■ **ASSIGNED TASK**
List every team that the piece on sports returning after the pandemic names, in the order each first appears.

■ **TEXT PROVIDED**

- - - - -

Ok, look. I know sports have actually been back for some time. In fact, Major League Baseball has allowed full attendance for months now, with some folks like myself attending many more New York Mets games than your doctor would recommend. In a global environment in which sharing physical space with strangers is, at best, a questionable choice, I somehow managed to go to baseball games in five different stadiums across four cities this year.
I’m not saying it was wise. I’m just saying it was possible.
Still, this fall is cause for celebration in the sports world, and here’s why. While various vaccination restrictions may or may not exist, depending on which state you’re in, football, basketball, and hockey all got underway in the past six weeks with full schedules and full houses. This is wild to think about, but the last time we had a successfully completed “normal” sports season was when the Kansas City Chiefs rallied past the San Francisco 49ers in Super Bowl LIV.
That was 20 months ago. Since then, the NBA and NHL have each cobbled together two frankenseasons, MLB played one season without fans and allowed limited capacity for the first month of another, and the NFL did the unimaginable by playing a Super Bowl in a stadium filled way below capacity. For my first semester of business school, I found myself uncomfortably bereft of distractions to take the place of homework.
What a truly odd time it’s been. Thank goodness Tom Brady won a Super Bowl so we wouldn’t feel too discombobulated, amirite?
While the pandemic is not over, and capacity crowds at SEC games raise awfully interesting questions about what events could get us to herd immunity by mandating vaccines, if you’re a sports fan, it’s starting to feel like we’re just about there. Look no further than the New York Knicks’ wild double-overtime season-opening win against the Boston Celtics this past Wednesday, as a sold out Madison Square Garden percolated with the kind of excitement that only comes from witnessing Spike Lee and Dustin Hoffman high-five courtside. Nothing really says, “We’re back!” like the energy of two men with a combined age of 148.

- - - - -

■ **GIVEN INFORMATION**

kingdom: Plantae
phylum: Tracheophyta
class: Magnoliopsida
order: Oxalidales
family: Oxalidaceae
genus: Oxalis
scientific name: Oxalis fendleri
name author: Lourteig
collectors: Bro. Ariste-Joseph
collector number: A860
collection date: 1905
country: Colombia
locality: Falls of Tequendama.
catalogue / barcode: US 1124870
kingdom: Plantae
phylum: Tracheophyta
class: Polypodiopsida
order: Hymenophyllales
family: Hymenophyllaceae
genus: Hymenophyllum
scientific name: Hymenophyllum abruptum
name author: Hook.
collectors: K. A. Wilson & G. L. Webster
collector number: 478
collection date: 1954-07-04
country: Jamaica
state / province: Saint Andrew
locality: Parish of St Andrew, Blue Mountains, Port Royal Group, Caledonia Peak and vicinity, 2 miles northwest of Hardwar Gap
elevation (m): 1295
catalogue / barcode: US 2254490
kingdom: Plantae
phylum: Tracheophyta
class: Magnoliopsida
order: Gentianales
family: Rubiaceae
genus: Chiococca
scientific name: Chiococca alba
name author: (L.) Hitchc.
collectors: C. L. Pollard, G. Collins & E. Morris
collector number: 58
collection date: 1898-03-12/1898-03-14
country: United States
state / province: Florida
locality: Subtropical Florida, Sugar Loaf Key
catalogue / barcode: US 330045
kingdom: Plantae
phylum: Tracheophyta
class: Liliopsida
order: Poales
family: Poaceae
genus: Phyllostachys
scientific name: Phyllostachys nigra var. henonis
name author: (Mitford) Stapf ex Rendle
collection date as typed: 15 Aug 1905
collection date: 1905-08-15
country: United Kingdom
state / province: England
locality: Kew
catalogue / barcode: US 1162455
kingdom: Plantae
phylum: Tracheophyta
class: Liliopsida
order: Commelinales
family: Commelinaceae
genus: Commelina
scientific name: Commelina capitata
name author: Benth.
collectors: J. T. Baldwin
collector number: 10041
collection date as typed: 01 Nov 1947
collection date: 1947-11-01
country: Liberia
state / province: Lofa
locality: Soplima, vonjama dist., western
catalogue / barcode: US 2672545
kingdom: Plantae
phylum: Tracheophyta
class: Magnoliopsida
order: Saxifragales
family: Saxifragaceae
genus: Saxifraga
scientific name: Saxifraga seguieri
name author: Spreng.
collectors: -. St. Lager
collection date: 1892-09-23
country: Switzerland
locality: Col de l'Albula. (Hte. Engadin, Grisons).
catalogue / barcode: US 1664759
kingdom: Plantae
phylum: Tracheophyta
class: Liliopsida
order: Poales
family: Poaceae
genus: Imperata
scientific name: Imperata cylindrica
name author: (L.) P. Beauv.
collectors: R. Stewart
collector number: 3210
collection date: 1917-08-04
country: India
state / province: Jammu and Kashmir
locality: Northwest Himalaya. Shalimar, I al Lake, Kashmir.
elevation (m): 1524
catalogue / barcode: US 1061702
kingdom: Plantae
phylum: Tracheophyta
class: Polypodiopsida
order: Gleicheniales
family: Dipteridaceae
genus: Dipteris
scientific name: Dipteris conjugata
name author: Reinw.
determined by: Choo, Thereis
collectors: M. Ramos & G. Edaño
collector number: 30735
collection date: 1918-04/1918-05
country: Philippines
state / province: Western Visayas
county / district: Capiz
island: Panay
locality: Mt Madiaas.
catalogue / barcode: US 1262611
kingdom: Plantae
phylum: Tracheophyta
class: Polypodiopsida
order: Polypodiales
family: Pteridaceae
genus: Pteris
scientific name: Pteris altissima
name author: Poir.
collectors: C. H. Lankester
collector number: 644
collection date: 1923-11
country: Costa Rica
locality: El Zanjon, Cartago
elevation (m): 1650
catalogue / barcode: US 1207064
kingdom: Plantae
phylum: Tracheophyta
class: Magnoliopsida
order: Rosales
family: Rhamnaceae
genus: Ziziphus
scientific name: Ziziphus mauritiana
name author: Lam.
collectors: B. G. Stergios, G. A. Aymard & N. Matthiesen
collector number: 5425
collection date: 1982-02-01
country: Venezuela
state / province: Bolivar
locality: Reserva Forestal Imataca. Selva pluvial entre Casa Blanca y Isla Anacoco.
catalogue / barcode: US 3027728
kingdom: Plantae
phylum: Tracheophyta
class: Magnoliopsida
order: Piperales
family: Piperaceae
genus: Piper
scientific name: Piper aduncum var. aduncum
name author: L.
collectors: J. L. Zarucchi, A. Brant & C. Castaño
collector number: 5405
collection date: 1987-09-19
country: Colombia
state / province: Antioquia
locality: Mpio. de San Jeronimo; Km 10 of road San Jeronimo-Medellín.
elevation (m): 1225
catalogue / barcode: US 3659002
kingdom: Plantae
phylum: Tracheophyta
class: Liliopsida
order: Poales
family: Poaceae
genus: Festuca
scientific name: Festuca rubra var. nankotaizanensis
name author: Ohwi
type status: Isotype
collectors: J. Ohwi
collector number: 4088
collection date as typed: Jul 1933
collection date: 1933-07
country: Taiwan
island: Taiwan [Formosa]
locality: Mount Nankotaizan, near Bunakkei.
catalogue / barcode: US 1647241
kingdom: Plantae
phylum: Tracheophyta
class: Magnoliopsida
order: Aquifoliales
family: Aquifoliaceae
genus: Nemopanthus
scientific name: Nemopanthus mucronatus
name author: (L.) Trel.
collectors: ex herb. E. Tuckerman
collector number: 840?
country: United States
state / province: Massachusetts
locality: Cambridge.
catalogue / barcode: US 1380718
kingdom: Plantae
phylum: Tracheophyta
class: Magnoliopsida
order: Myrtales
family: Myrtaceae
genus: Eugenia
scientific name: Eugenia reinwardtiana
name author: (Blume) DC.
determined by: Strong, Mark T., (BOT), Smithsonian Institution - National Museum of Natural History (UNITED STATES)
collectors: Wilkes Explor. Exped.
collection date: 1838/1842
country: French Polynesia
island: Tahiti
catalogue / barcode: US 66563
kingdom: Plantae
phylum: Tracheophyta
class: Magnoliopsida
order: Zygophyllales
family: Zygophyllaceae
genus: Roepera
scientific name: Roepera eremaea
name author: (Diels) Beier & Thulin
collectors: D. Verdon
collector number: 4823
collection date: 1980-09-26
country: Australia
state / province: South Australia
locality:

- - - - -

■ **FINISHED TASK**
New York Mets, Kansas City Chiefs, San Francisco 49ers, New York Knicks, Boston Celtics